The inevitability of supply chain disruptions in a global environment is one that’s well understood. Businesses need to employ strategies that are agile, proactive, and resilient creating a no-risk supply chain to mitigate risks and ensure business continuity.
In today’s incredibly competitive business environment, both profit and customer service levels must get carefully considered, making sourcing decisions crucial but often problematic. Businesses need to consider the rationale of low-cost longer lead-time sourcing vs. more expensive nearshore and onshore options, with one eye firmly on the consumer demand and satisfaction as well as the carbon footprint and sustainability.
With a combination of these options, and with the correct level of visibility, and connectivity, the supply chain, and ultimately the value chain is not impacted. Moreover, it gets designed to mitigate risks and disruption, such as the impact we are witnessing currently due to the coronavirus – COVID-19.
OFFSHORE VS. NEARSHORE
In recent years, many industries have witnessed a transition from offshoring to nearshoring. This transition is a result of numerous factors to include:
- the volatility of oil prices
- the need to reduce lead-times
- modern-day high demands and expectations
- the mitigation of potential supply chain disruptions
All of which can significantly affect the entire supply chain.
SOURCING STRATEGIES AMID TURBULENT TIMES
The trade war between China and the U.S. was the beginning of disruption felt throughout the sourcing process, with U.S. retailers needing to reconsider their sourcing origins and decisions.
The COVID-19 global pandemic has further and significantly highlighted the need to evaluate single-sourcing strategies and the high dependency on China. However, it’s highly probable that these complications and uncertainties will get further fuelled by a trade war that no longer only exists between China and the U.S., but is now shaping up to be between China and the rest of the world.
Fundamentally, we must consider that the factories and sourcing opportunities in other pivotal manufacturing origins, such as Bangladesh, Myanmar, Cambodia, will likely not be the same as pre-COVID-19. Given the considerable amount of cancellations, and significantly reduced orders, factories that were once essential employment and manufacturing bases, may not be around in the same quantity to resume operations.
All of these factors point toward a need to shift the focal point toward not only sourcing strategies, but alignment, and visibility throughout the entire process.

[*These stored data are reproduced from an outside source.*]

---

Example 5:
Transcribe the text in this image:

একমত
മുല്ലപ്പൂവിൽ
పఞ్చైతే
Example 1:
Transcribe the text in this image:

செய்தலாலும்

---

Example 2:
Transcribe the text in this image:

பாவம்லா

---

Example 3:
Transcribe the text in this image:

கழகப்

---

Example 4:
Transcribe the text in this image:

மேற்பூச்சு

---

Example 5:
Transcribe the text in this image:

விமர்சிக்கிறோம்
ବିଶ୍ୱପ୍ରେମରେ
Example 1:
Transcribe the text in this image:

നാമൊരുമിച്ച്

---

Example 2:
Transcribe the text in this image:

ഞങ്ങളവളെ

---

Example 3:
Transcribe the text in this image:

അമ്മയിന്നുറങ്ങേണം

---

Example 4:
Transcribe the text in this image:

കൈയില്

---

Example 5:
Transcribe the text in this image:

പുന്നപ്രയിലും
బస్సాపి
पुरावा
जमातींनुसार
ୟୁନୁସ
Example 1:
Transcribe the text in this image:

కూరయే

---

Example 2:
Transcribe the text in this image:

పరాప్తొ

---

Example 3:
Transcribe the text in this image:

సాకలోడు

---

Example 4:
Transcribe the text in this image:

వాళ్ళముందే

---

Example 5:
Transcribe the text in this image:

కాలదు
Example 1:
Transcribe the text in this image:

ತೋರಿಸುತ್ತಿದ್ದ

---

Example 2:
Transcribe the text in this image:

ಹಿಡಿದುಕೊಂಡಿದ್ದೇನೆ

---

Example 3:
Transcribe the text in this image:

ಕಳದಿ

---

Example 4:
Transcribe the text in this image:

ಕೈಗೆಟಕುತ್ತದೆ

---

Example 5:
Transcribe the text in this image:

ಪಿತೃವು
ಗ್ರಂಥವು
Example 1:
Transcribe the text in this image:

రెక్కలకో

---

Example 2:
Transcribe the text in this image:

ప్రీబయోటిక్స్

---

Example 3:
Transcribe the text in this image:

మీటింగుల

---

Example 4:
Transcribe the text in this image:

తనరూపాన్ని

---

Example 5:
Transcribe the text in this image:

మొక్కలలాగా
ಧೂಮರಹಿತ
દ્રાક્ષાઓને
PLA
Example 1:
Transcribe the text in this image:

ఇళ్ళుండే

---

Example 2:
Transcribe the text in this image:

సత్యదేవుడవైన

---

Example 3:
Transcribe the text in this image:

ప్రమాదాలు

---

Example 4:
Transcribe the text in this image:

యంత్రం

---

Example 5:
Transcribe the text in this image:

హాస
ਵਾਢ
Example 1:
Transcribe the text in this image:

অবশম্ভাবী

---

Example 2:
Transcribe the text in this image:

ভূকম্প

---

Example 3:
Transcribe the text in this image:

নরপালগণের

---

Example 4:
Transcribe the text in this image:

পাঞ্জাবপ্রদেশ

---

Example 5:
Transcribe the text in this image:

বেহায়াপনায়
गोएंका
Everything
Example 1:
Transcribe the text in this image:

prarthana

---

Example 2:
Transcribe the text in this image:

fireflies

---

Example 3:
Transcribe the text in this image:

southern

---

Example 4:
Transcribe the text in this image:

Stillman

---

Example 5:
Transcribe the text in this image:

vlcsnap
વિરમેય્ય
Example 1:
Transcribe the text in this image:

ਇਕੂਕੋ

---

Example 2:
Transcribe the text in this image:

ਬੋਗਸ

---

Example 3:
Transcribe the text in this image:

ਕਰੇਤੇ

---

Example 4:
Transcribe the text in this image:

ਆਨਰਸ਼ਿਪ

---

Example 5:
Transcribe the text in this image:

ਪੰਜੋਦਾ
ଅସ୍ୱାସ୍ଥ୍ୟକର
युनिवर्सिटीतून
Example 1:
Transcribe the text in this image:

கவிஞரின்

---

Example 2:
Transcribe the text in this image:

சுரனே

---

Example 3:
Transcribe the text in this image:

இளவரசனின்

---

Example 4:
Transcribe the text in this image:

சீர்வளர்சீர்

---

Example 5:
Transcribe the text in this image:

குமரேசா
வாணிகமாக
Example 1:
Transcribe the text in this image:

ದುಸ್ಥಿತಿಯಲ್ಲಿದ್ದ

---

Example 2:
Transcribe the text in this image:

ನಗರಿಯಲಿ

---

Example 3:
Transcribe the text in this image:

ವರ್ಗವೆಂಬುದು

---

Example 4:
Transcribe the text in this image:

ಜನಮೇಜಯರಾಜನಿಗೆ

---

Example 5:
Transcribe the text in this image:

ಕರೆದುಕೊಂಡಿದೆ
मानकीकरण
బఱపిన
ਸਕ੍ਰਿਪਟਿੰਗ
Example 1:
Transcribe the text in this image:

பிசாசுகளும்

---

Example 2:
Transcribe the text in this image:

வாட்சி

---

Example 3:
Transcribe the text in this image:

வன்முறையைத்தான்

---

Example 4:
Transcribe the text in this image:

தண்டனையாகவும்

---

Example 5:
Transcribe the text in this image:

Doing so will provide each stakeholder within each entity, clear transparency, traceability, and ultimately accountability, in the push for a far more sustainable value chain model.

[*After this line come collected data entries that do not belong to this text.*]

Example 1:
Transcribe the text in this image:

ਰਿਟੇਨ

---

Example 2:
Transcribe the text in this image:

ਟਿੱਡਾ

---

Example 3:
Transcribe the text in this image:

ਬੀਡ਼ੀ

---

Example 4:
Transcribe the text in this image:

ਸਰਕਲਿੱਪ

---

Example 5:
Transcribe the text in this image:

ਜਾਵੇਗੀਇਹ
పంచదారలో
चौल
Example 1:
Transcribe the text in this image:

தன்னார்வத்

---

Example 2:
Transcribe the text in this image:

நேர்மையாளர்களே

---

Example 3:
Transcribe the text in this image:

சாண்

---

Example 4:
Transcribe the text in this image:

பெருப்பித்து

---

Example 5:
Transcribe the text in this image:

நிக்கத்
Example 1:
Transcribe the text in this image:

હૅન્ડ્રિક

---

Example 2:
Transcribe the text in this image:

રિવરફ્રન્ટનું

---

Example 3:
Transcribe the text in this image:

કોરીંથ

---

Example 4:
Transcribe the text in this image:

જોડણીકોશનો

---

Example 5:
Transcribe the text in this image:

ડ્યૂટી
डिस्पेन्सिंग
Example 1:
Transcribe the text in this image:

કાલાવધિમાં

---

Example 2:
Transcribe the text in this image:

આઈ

VISIBILITY IN A VOLATILE WORLD
The world is becoming increasingly volatile and uncertain; both natural and man-made disasters continually create disruptions with the power to significantly disrupt even the strongest of supply chains. Creating a truly connected digital supply chain is crucial.

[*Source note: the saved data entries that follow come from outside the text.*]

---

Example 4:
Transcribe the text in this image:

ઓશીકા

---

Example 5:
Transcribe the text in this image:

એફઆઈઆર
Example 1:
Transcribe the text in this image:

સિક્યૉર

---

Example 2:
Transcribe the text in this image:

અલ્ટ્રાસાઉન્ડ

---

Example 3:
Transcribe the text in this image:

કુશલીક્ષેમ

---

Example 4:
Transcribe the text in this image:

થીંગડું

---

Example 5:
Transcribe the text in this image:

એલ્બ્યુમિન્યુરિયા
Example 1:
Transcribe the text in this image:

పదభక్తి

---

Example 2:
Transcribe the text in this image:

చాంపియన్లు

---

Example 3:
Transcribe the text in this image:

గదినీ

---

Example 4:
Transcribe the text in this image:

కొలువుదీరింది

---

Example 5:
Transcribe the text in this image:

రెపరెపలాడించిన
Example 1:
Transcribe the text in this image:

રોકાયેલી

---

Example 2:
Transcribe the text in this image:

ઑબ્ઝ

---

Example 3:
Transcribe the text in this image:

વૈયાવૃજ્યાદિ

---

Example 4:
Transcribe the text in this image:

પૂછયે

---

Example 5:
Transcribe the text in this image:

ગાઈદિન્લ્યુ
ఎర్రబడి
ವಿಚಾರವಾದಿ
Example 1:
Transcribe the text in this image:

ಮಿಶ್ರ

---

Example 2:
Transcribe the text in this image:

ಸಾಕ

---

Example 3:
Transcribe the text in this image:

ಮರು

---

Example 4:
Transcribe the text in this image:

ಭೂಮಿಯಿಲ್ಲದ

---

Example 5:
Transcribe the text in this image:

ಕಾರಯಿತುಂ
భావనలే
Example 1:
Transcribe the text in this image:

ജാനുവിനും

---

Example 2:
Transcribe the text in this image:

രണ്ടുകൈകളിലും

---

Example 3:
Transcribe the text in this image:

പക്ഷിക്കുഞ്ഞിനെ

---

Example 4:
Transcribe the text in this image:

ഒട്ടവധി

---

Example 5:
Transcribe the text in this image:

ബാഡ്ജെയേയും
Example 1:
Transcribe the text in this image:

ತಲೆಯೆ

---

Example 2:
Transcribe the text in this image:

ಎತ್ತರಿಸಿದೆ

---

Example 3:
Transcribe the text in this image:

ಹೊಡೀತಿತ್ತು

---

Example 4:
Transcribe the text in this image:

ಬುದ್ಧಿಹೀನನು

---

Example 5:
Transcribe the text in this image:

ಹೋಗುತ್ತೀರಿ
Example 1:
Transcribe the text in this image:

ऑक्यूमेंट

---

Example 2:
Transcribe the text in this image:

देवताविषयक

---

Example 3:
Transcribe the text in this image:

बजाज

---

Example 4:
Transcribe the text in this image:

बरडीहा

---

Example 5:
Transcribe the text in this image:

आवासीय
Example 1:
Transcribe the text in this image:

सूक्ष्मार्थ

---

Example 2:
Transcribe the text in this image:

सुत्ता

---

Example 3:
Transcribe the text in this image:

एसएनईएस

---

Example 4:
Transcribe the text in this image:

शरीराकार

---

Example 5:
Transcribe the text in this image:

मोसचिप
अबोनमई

Having real and accurate visibility throughout the entire process is paramount, from:
Complete transparency and alignment must get enabled regardless of whether production takes place nearshore or offshore. If the logistics teams can see the buying patterns earlier, and the optimizers and allocators can see the production and shipping, decisions get made with certainty.
When risk becomes apparent, having a connected ecosystem view of your entire critical path, decisions to change production origins, cycles, or capacity is not only visible to everyone but allows for proactive decision making a lot earlier.
The supply chain entails more than just the shipping element.
TECHNOLOGY MITIGATES RISK
Businesses must deploy strategies and tactics for building supply resilience. Using technology such as that provided by Gravity helps to mitigate risk through the provision of extensive predictive analytics delivered in real time to ensure decision-making takes place with certainty. Having a truly connected platform capturing sourcing, purchase order management, shipping, and landside to the distribution centers ensures everyone involved has sight and accurate information. In moving away from siloed departmental functions and control, a customer-centric value chain environment is established.